**Work required:** For the entries below, the expected answer is the line with "γλώσσα. Το έντυπο", the line with "δικαιώματα που παρέχει", and every line between them, exactly as written, and nothing more.

**Supplied material:**

◇ ◇ ◇

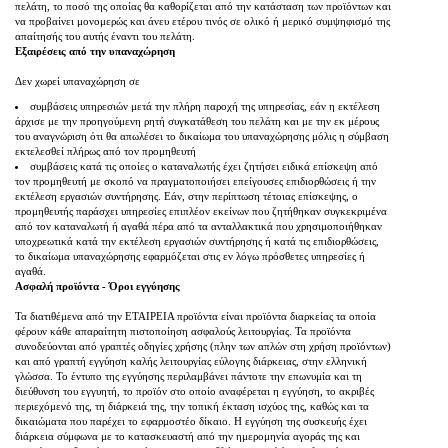
πελάτη, το ποσό της οποίας θα καθορίζεται από την κατάσταση των προϊόντων και
να προβαίνει μονομερώς και άνευ ετέρου τινός σε ολικό ή μερικό συμψηφισμό της
απαίτησής του αυτής έναντι του πελάτη.
Εξαιρέσεις από την υπαναχώρηση
Δεν χωρεί υπαναχώρηση σε
συμβάσεις υπηρεσιών μετά την πλήρη παροχή της υπηρεσίας, εάν η εκτέλεση
άρχισε με την προηγούμενη ρητή συγκατάθεση του πελάτη και με την εκ μέρους
του αναγνώριση ότι θα απωλέσει το δικαίωμα του υπαναχώρησης μόλις η σύμβαση
εκτελεσθεί πλήρως από τον προμηθευτή
συμβάσεις κατά τις οποίες ο καταναλωτής έχει ζητήσει ειδικά επίσκεψη από
τον προμηθευτή με σκοπό να πραγματοποιήσει επείγουσες επιδιορθώσεις ή την
εκτέλεση εργασιών συντήρησης. Εάν, στην περίπτωση τέτοιας επίσκεψης, ο
προμηθευτής παράσχει υπηρεσίες επιπλέον εκείνων που ζητήθηκαν συγκεκριμένα
από τον καταναλωτή ή αγαθά πέρα από τα ανταλλακτικά που χρησιμοποιήθηκαν
υποχρεωτικά κατά την εκτέλεση εργασιών συντήρησης ή κατά τις επιδιορθώσεις,
το δικαίωμα υπαναχώρησης εφαρμόζεται στις εν λόγω πρόσθετες υπηρεσίες ή
αγαθά.
Ασφαλή προϊόντα - Όροι εγγύησης
Τα διατιθέμενα από την ΕΤΑΙΡΕΙΑ προϊόντα είναι προϊόντα διαρκείας τα οποία
φέρουν κάθε απαραίτητη πιστοποίηση ασφαλούς λειτουργίας. Τα προϊόντα
συνοδεύονται από γραπτές οδηγίες χρήσης (πλην των απλών στη χρήση προϊόντων)
και από γραπτή εγγύηση καλής λειτουργίας εύλογης διάρκειας, στην ελληνική
γλώσσα. Το έντυπο της εγγύησης περιλαμβάνει πάντοτε την επωνυμία και τη
διεύθυνση του εγγυητή, το προϊόν στο οποίο αναφέρεται η εγγύηση, το ακριβές
περιεχόμενό της, τη διάρκειά της, την τοπική έκταση ισχύος της, καθώς και τα
δικαιώματα που παρέχει το εφαρμοστέο δίκαιο. Η εγγύηση της συσκευής έχει
διάρκεια σύμφωνα με το κατασκευαστή από την ημερομηνία αγοράς της και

◇ ◇ ◇

**Written answer:**
γλώσσα. Το έντυπο της εγγύησης περιλαμβάνει πάντοτε την επωνυμία και τη
διεύθυνση του εγγυητή, το προϊόν στο οποίο αναφέρεται η εγγύηση, το ακριβές
περιεχόμενό της, τη διάρκειά της, την τοπική έκταση ισχύος της, καθώς και τα
δικαιώματα που παρέχει το εφαρμοστέο δίκαιο. Η εγγύηση της συσκευής έχει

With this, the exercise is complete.